I came across a posting by Thomas Restrepo about a theme for Vim he likes called Wombat and how it wouldn’t be worth porting to Visual Studio as it doesn’t support italic syntax highlighting, as we all know.
This got me thinking and I was able to port it with italics although the process is a bit of a hack.
If I can figure out a way of making this hack re-distributable without infringing on copyrights I’ll follow this one up.
In the meantime here’s a screen-shot of it in action using Consolas.

I can’t stand using vim for .NET. I’ve got better things to do than commit the entire .NET Framework to memory. I remember watching a WPF screen-cast where the guy was using “his trusty editor” (vim or emacs, I forget ;-) and going on about the great keyboard short-cuts while constantly trying different method names, compiling yet again and finally looking up help in the absence of IntelliSense.
I did however check out the latest trunk of SharpDevelop this weekend and was impressed with both the product and the source code. There was a bit of flickering with the solution explorer and the icons seem to be a bit of a steal-and-mash but otherwise looks first class.
[)amien
7 responses
I decided against after consulting with a few people but you can probably achieve a similar effect using FontForge or other font editing programs (just make sure they preserve hinting)
Did you ever write that app? I've been mucking around with a hex editor and the TTF spec, but have only succeeded in screwing up my fonts royally so far :)
If there's no app, do you have any hints about which bits to flip?
Well the trick is to basically modify the italic version of the font to give it a new name and to present itself as bold.
I intend on putting together a simple app to do this to any installed font but in the mean time I did it by hand on my own Envy Code R font.
I still use Vim as a general purpose text viewer / editor, even though I use VS for actually writing code.

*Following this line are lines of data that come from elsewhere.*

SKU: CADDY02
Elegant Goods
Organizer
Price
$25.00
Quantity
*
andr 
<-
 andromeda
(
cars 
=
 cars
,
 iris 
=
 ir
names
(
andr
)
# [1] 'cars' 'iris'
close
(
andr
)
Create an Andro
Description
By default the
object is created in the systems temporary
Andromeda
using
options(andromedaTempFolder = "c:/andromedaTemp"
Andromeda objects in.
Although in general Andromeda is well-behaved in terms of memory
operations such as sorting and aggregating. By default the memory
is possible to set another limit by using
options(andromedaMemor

It's just very useful for quickly examining / altering patch files, scripts, XML, config files, sometimes hacking VS project files manually because it's faster than using a wizard / property page etc. I'm not a fan of trying to use VS for absolutely everything, I tend to pick and choose the best tool for each job.
It involves modifying files so I'm trying to put together a binary patcher as I obviously can't redistribute the files themselves.
That looks pretty cool. Do you mind sharing what the trick was? :)
Well, you don't have to use Vim, you can use ViEmu in VS.NET.